III. Plain Language Summary for Pro Se Party
The following information is meant to explain this order in plain English and is not intended as legal advice.
The undersigned magistrate judge is recommending that your motion for a temporary restraining order and preliminary injunction be denied. If you do not agree with this decision, you have 14 days to explain why it is not correct. Label your explanation as “Objections to Magistrate Judge's Findings and Recommendations.” The district judge assigned to your case will make the final decision on your motion for a preliminary injunction.
Accordingly, IT IS HEREBY ORDERED that:
1. Plaintiff's reply briefs (ECF Nos. 83, 84) are stricken from the docket because they were filed in violation of this court's September 27, 2021 order.
2. Within fourteen days from the date of this order, defendants shall make available to plaintiff all of the redacted documents (Bates No. 029-056) submitted for in camera review by allowing him to view the documents in a secure setting. Said disclosure shall not permit plaintiff to photocopy or retain a copy of the documents in his cell or to have an inmate helper present for his viewing of the documents.
3. Within seven days of defendants' compliance with this order, defendants shall file a notice of production of documents attesting that service of the redacted documents has occurred in accordance with the terms of this order. The notice shall include the date of service of the documents.
4. Defendants' motion to compel (ECF No. 72) is denied.
5. The remaining pretrial motions deadline of January 3, 2022 remains in effect. See ECF No. 49. The pretrial conference and trial dates will be set, as appropriate, following resolution of any dispositive motion.
IT IS FURTHER RECOMMENDED that plaintiffs motion for a temporary restraining order (ECF No. 78) be denied.
These findings and recommendations are submitted to the United States District Judge assigned to the case, pursuant to the provisions of 28 U.S.C. § 636(b)(1).
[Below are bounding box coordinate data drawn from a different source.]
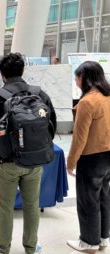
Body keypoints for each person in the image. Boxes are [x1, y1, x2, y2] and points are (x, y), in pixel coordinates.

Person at [0, 53, 57, 254]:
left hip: (5, 162)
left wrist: (5, 142)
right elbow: (51, 127)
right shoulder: (40, 95)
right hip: (34, 161)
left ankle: (3, 248)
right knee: (32, 205)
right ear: (23, 71)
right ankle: (31, 247)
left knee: (5, 207)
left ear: (2, 74)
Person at [66, 61, 110, 253]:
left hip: (91, 158)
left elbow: (80, 138)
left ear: (84, 78)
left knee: (88, 201)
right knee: (104, 196)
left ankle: (88, 242)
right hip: (108, 156)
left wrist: (71, 162)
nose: (76, 81)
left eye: (77, 77)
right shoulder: (107, 96)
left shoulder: (86, 102)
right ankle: (103, 238)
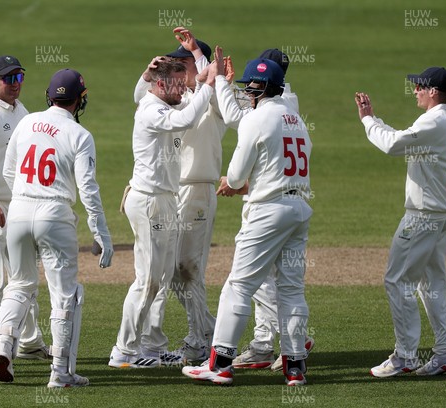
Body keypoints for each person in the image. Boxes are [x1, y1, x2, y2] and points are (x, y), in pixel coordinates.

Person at [183, 58, 313, 386]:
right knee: (291, 290)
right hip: (299, 208)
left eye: (251, 86)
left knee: (239, 285)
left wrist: (233, 182)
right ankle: (295, 368)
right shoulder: (296, 119)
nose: (248, 91)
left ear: (263, 89)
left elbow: (238, 175)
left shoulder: (257, 119)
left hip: (268, 209)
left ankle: (220, 364)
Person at [0, 68, 114, 388]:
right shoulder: (79, 135)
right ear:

Within fourteen days after being served with these findings and recommendations, any party may file written objections with the court and serve a copy on all parties. Such a document should be captioned “Objections to Magistrate Judge's Findings and Recommendations.” Any response to the objections shall be served and filed within fourteen days after service of the objections. The parties are advised that failure to file objections within the specified time may waive the right to appeal the District Court's order. Martinez v. Ylst, 951 F.2d 1153 (9th Cir. 1991).